*Exercise brief*.
When a record contains an image, skip the image and retype the rest of that record exactly.

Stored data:

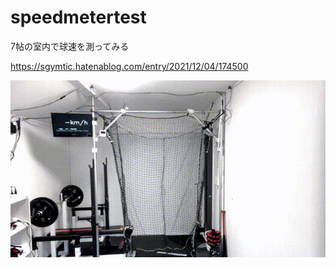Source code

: # speedmetertest
7帖の室内で球速を測ってみる

https://sgymtic.hatenablog.com/entry/2021/12/04/174500

![DEMO](https://github.com/sgymtic/speedmetertest/blob/images/20211204125250.gif)
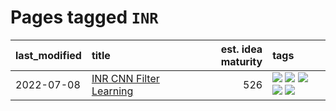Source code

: # Pages tagged `INR`

|last_modified|title|est. idea maturity|tags
|:---|:---|---:|:---|
|2022-07-08|[INR CNN Filter Learning](../INR_CNN_filter_learning.md)|526|[![](https://img.shields.io/badge/tag-CNN-d9f12f)](../tags/CNN.md) [![](https://img.shields.io/badge/tag-INR-fe76cf)](../tags/INR.md) [![](https://img.shields.io/badge/tag-deep_learning-8fb3d)](../tags/deep_learning.md) [![](https://img.shields.io/badge/tag-experimental-4bcfd8)](../tags/experimental.md) [![](https://img.shields.io/badge/tag-filter_learning-8a140)](../tags/filter_learning.md)|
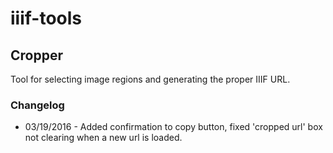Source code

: # iiif-tools
## Cropper
Tool for selecting image regions and generating the proper IIIF URL.
### Changelog
+ 03/19/2016 - Added confirmation to copy button, fixed 'cropped url' box not clearing when a new url is loaded.
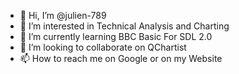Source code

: - 👋 Hi, I’m @julien-789
- 👀 I’m interested in Technical Analysis and Charting
- 🌱 I’m currently learning BBC Basic For SDL 2.0
- 💞️ I’m looking to collaborate on QChartist
- 📫 How to reach me on Google or on my Website

<!---
julien-789/julien-789 is a ✨ special ✨ repository because its `README.md` (this file) appears on your GitHub profile.
You can click the Preview link to take a look at your changes.
--->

*Exercise answer*.
Source code

: # speedmetertest
7帖の室内で球速を測ってみる

https://sgymtic.hatenablog.com/entry/2021/12/04/174500

![DEMO](https://github.com/sgymtic/speedmetertest/blob/images/20211204125250.gif)
Source code

: # Pages tagged `INR`

|last_modified|title|est. idea maturity|tags
|:---|:---|---:|:---|
|2022-07-08|[INR CNN Filter Learning](../INR_CNN_filter_learning.md)|526|[![](https://img.shields.io/badge/tag-CNN-d9f12f)](../tags/CNN.md) [![](https://img.shields.io/badge/tag-INR-fe76cf)](../tags/INR.md) [![](https://img.shields.io/badge/tag-deep_learning-8fb3d)](../tags/deep_learning.md) [![](https://img.shields.io/badge/tag-experimental-4bcfd8)](../tags/experimental.md) [![](https://img.shields.io/badge/tag-filter_learning-8a140)](../tags/filter_learning.md)|
Source code

: # iiif-tools
## Cropper
Tool for selecting image regions and generating the proper IIIF URL.
### Changelog
+ 03/19/2016 - Added confirmation to copy button, fixed 'cropped url' box not clearing when a new url is loaded.
Source code

: - 👋 Hi, I’m @julien-789
- 👀 I’m interested in Technical Analysis and Charting
- 🌱 I’m currently learning BBC Basic For SDL 2.0
- 💞️ I’m looking to collaborate on QChartist
- 📫 How to reach me on Google or on my Website

<!---
julien-789/julien-789 is a ✨ special ✨ repository because its `README.md` (this file) appears on your GitHub profile.
You can click the Preview link to take a look at your changes.
--->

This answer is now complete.